__Challenges__.
[1] In the computing flashcards, what are the four conditions for deadlock to occur?
[2] Resume the computing flashcards after their last card, adding a few more cards in the same term-and-definition style.

__Passage__.
------------

Terms Flashcards
HPC (High Performance Computing)
A computing model that focuses on processing power over data throughput.
Handles large-scale problems and is maximized for speed.
e.g. Weather Forcasting, Scientific Modelling
HTC (High Throughput Computing)
A computing model that focuses on maximizing data throughput over processing power.
handles large amounts of smaller, independent processes.
e.g. Web services that handle user requests
Gustafson-Barsis’s Law
as the number of processors increases, the problem size or workload can be increased proportionally to keep the total execution time of the program constant.
Little’s Law
States that the average number of tasks in a system is equal to the arrival rate of tasks multiplied by the average time a task spends in the system
Buffer
A temporary storage space used to hold data while it’s being moved from one place to another.
Enables efficient data transfer and controls the flow of data between systems
What are the requirements for deadlock to occur in concurrent code?
Deadlock occurs when two or more threads are blocked because they are waiting on each other to release resources they hold.
The 4 conditions for Deadlocking to occur are mutual exclusion, Hold & Wait, No Preemption and Circular Wait
Atomocity
When a concurrent programme is completing a task, it treats all actions as a single unit of work.
It prevents race conditions, deadlocks and inconsistent data states.
Monitor
High-level synchronization construct that provides a way to control access to shared resources in a multi-thread environment.
Uses mutual exclusion
What does the synchronized keyword in java do and give 3 limitations of this keyword?
Java’s synchronized keyword creates monitors that control access to shared resources in a multi-thread environment.
3 limitations of this are it’s potential for deadlock, limited granularity and potential performance overhead.
Give an example of a commercial distributed system
Amazon’s Web Services.
(Cloud computing)

------------

__Provided data__.
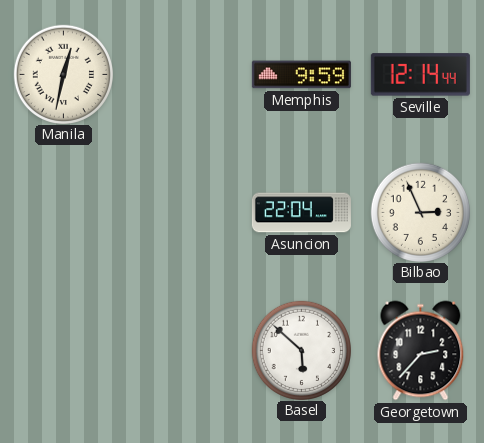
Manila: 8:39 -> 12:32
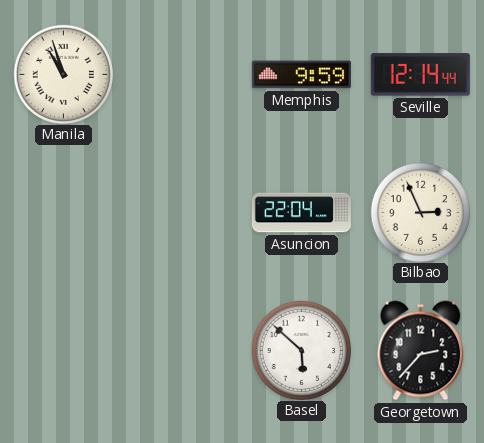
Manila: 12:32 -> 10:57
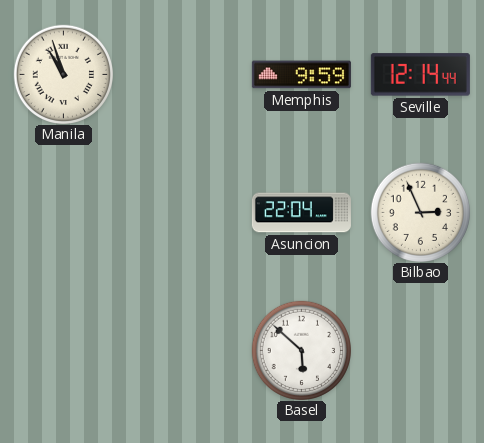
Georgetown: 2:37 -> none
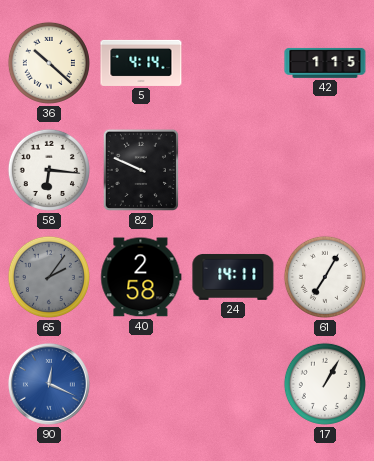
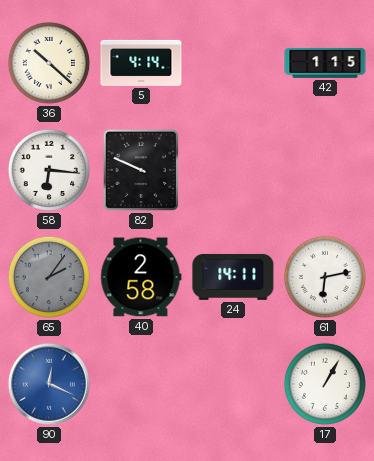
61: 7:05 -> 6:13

------------

__Expected responses__.
[1] Mutual exclusion, hold and wait, no preemption, and circular wait.

[2]
Provide two examples of system desgins for distributed systems
Client-Server Architecture and Peer-to-Peer architecture
What is Client-Server architecture?
The client sends requests to the server, the server processes these requests and sends responses to the client.
Limitation: latency issues if the server goes down
This is a centralized system
What is Peer-to-Peer architecture?
All nodes act as both clients and servers and they communicate with eachother directly.
Provides a more decentralized
and fault-tolerant system.
What is a centralized system?
One where all nodes in the network communicate with a central coordinator node. E.g. Client-Server architecture.
What is a decentralized system?
One where all nodes communicate directly with eachother with no central node.
E.g. Peer-to-Peer architecture, Blockchain
What is Safety in concurrent programming?
The property that guarantees that no matter how the concurrent system processes thread interleave, certain aspects of the system will always hold.
e.g. If two owners of bank account attempt to withdraw funds simultaneously, there’s no danger of the system messing up and giving the user’s more than what the account has available.
What is liveness in a concurrent system?
The property that guarantees that some desirable behavior will eventually happen.
e.g. all incoming requests to a web server should be eventually processed and responded no matter what.
What is Dekker’s Algorithm?
A mutual exclusion algorithm.
It uses flags to signal that a thread wants to enter a critical section.
it also uses a turn variable to indicate whether it is the threads turn to enter the critical section.
There are two parts to Dekker’s algorithm:
Entry Section –> Processor sets its flag to true and waits until the other processor has its flag set to false, then the processor checks the turn variable to see if it can enter the critical section.
Exit Section –> Processor sets its flag to false when finished in the critical section and the turn variable is set to the other number
What is the difference between monitors and semaphores?
Monitors –> use High-level synchronization constructs to control access to shared resources in multi-thread systems.
Semaphores –> Integer variables used to control access to shared resources. (generally in binary)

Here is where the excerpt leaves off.